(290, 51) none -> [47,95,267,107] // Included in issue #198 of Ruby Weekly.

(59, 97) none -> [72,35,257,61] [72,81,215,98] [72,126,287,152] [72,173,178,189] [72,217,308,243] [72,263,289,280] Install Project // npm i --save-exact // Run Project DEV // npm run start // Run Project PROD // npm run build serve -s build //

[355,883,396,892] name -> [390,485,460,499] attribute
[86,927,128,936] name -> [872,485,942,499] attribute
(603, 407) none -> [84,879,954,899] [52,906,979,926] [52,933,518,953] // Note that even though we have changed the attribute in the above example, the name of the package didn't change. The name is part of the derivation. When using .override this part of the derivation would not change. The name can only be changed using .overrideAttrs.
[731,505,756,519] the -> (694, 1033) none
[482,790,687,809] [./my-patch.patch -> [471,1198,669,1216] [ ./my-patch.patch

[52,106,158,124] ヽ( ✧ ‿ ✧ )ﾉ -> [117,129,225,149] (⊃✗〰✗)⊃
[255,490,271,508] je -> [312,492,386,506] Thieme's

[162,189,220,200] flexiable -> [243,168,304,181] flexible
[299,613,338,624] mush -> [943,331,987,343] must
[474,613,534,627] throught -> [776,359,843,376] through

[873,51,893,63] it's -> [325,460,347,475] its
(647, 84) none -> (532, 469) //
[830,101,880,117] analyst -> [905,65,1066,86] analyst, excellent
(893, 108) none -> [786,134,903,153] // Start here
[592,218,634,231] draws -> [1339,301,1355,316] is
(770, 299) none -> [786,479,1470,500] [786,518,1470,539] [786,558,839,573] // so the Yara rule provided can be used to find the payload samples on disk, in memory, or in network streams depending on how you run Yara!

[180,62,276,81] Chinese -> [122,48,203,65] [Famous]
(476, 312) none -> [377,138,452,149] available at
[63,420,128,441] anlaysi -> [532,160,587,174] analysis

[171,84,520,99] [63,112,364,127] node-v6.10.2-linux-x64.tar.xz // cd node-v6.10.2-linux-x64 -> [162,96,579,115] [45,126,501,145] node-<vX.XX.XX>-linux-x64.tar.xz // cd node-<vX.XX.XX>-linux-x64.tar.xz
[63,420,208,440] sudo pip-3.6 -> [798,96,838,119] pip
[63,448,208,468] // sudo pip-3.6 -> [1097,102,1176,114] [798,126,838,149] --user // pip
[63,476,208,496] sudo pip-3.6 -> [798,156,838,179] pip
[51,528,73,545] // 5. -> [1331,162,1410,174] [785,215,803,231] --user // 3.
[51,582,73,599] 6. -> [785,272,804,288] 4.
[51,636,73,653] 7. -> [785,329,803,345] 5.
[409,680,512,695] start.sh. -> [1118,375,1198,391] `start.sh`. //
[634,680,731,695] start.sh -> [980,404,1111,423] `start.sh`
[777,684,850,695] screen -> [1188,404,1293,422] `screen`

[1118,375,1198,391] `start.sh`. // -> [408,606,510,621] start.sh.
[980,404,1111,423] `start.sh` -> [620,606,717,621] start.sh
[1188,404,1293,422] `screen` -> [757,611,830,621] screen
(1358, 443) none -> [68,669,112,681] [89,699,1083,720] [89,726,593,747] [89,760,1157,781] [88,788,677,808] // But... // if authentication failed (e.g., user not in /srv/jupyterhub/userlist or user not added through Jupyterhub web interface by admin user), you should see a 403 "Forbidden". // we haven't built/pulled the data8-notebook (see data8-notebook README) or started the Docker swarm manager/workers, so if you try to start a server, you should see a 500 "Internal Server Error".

※

§ **BRIEF**:
Among the records above, which lines hold the word "sudo"? Copy each one.

§ **RESPONSE TO THIS EXERCISE**:
[63,420,208,440] sudo pip-3.6 -> [798,96,838,119] pip
[63,448,208,468] // sudo pip-3.6 -> [1097,102,1176,114] [798,126,838,149] --user // pip
[63,476,208,496] sudo pip-3.6 -> [798,156,838,179] pip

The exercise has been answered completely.